Tim laughs and tells me that in fact, the university is not trying to slight me personally. In fact, in general the world is usually not out to get me. And it's silly to get worked up over something so silly. And yes, it is kind of pretentious for me to call them up and ask them to fix it. (Easy for him to say, Mr PhD.) And anyway, he continues, they probably just updated his info when he donated to his college a couple years ago.

I remind Tim that the donation was a joint donation, from both of us, and that at the time of the donation, we both had PhD's.

So his logic is flawed and mine is just fine and hence the world is sexist, or just out to get me me ME!

Tim rolls his eyes and goes to bed.

I decide emailing the alma mater to fix the problem really is pretentious. So I write this bitter blog entry instead.

Just once -- ONCE -- I'd like to see a piece of official mail addressed to Mr Timothy and Jessica, PhD. Just once, I tell you!

Tuesday, September 1, 2009

Numbers

Classes started. 500 happy students, eager to learn.

50 minutes, times 2, covering two fun examples, and one too-long syllabus.

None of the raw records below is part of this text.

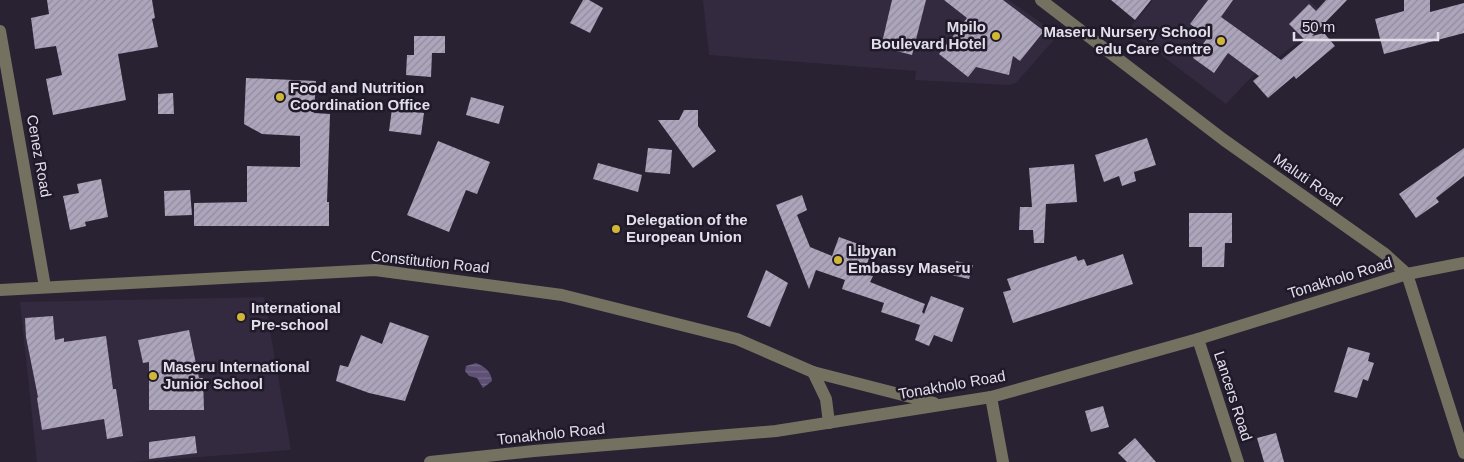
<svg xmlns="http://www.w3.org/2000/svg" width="1464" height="462" viewBox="0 0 1464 462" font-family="Arial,sans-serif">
	<defs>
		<pattern id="water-rules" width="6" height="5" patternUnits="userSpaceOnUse" patternTransform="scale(1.25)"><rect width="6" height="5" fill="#5d5074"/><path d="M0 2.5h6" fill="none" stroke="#746988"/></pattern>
		<pattern id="building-hatch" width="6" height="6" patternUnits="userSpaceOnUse" patternTransform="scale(1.25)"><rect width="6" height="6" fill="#aca5bb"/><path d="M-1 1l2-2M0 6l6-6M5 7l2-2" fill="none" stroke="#928c9e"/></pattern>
	</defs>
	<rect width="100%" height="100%" fill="#282233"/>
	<g fill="#332a40">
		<polygon points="703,0 1009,0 1058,35 1016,83 1008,85 915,80 916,71 709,55"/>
		<polygon points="1153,0 1308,0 1329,17 1279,57 1274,53 1226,104 1128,30"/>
		<polygon points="264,297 291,450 132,462 37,462 20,302"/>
	</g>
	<path fill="url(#water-rules)" d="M476 363C485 367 491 371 492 381L483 388 477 378 469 376 465 371 466 366Z"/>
	<g fill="url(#building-hatch)">
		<polygon points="47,0 152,0 155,18 152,19 158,47 118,54 126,100 53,115 46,79 62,75 56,46 35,49 31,18 49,14"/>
		<polygon points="583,0 589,0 603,8 590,33 570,23"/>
		<polygon points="892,0 926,0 912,55 881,47"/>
		<polygon points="944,0 1003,0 1044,31 1020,61 1013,56 1009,75 976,67 968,77 939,54 967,18"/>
		<polygon points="1111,0 1151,0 1135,20"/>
		<polygon points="1208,0 1233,0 1221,17 1281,60 1305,40 1289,24 1309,4 1316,11 1326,0 1347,0 1312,36 1324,33 1335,46 1296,79 1294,76 1268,98 1253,81 1259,76 1228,53 1214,73 1193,58 1208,37 1190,24"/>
		<polygon points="1404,0 1430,0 1430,12 1464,3 1464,33 1384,54 1375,19 1404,11"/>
		<polygon points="414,36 445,36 445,53 432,53 431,77 406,75 407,55 414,55"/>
		<polygon points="246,78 316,81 314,113 330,114 327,202 329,202 329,226 194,226 194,203 247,202 247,166 300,167 300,136 262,134 244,124"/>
		<polygon points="173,93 174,114 158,114 158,94"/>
		<polygon points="471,97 504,106 499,124 466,115"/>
		<polygon points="392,109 424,113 421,135 389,131"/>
		<polygon points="684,110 698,110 698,126 716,151 693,168 658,120 679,120"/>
		<polygon points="1147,138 1156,165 1134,172 1136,181 1122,186 1119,176 1104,182 1095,155"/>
		<polygon points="438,141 490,162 477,194 466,190 449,232 407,215"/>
		<polygon points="648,148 672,150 670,174 645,172"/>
		<polygon points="1464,148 1464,176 1436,198 1439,202 1416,218 1399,194"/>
		<polygon points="598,163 642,175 638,192 593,179"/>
		<polygon points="1074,164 1077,202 1046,204 1044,243 1034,243 1033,230 1019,230 1020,207 1032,207 1029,168"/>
		<polygon points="101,179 108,217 85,222 86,226 70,230 63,196 79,193 77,184"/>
		<polygon points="190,190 192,215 165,216 164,191"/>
		<polygon points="802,195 807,210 797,215 810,247 832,256 839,237 872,249 864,273 873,276 870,282 925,304 922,312 924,314 931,296 964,308 952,342 934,335 929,346 915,340 920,325 881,312 884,303 842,289 845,280 816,270 809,289 776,205"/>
		<polygon points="1189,213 1232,213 1232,243 1225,243 1224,267 1202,267 1202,247 1189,247"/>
		<polygon points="1123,254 1133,284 1013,323 1003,292 1011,290 1007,279 1076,256 1078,261 1084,259 1087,266"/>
		<polygon points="956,261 973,265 969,279 952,275"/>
		<polygon points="766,270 788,283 770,327 747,317"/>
		<polygon points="53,316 55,340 64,338 64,342 106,336 113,389 116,389 123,436 107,439 104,419 42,430 37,398 38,397 26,337 25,318"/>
		<polygon points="390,322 429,336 405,401 369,393 336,381 340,365 348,367 361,335 382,344"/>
		<polygon points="189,330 199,378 203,378 204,410 149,410 149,362 143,363 138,340"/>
		<polygon points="1348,347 1370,353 1368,361 1374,363 1368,381 1363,379 1357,398 1334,392"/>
		<polygon points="1103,406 1109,427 1091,432 1085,411"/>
		<polygon points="1276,433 1284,462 1264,462 1257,438"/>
		<polygon points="195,436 197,453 149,459 149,442"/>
		<polygon points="1135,438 1156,462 1127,462 1118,453"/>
	</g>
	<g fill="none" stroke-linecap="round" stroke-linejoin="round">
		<g stroke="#747160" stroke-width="12">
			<polyline points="1041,0 1224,140 1385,254 1407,274 1464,453"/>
			<polyline points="0,31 45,287"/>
			<polyline points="0,290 375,270 562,295 737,339 813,372 934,403"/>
			<polyline points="1198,339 1238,462"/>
			<polyline points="813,372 826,399 829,423"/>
			<polyline points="991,397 1003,462"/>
			<polyline points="430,462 534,451 776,431 991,397 1198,339 1407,274 1464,263"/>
		</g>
	</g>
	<g fill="#cfb837" stroke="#1f1929" stroke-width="2">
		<circle cx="996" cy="36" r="5"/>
		<circle cx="1221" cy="41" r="5"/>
		<circle cx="280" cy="97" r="5"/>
		<circle cx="616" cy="229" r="5"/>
		<circle cx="838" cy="260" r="5"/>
		<circle cx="241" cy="317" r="5"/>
		<circle cx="153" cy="376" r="5"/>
	</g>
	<g text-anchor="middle" stroke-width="5" stroke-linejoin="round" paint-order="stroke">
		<g font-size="15" font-weight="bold" fill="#e2deea" stroke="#1f1929" text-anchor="start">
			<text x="986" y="32" text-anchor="end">Mpilo<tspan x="986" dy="17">Boulevard Hotel</tspan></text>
			<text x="1211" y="37" text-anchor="end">Maseru Nursery School<tspan x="1211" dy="17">edu Care Centre</tspan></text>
			<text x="290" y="93">Food and Nutrition<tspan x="290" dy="17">Coordination Office</tspan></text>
			<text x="626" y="225">Delegation of the<tspan x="626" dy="17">European Union</tspan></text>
			<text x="848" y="256">Libyan<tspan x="848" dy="17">Embassy Maseru</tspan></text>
			<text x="251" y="313">International<tspan x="251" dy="17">Pre-school</tspan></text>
			<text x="163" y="372">Maseru International<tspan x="163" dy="17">Junior School</tspan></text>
		</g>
		<g font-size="15" fill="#e2deea" stroke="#1f1929">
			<text transform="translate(39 156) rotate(80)" y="5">Cenez Road</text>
			<text transform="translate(1308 180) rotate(35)" y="5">Maluti Road</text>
			<text transform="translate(430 262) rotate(6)" y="5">Constitution Road</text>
			<text transform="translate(1340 278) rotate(-17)" y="5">Tonakholo Road</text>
			<text transform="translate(952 385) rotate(-10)" y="5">Tonakholo Road</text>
			<text transform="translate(1233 396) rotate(72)" y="5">Lancers Road</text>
			<text transform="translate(551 434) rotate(-6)" y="5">Tonakholo Road</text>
		</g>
	</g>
	<path d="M1294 32v8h144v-8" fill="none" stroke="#e2deea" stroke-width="2.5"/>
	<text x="1302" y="32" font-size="15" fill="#e2deea" stroke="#1f1929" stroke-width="4" paint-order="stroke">50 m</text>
</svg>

Blah.

4 TAs, and two TA meetings.

7 graders, three grader meetings.

2 very tired legs. Mine.

Three reams of paper to print all those copies of the syllabus. Next year, they're downloading it online and reading it on their own.

Do you think they'd read it on their own?

Would you read it on your own?

You probably would, but there will be a couple of people who don't realize everyone else is turning in homework until about midterm.

Of course, that's probably true whether or not we go over the syllabus.

I think I have lost even my two readers who care about this sort of thing.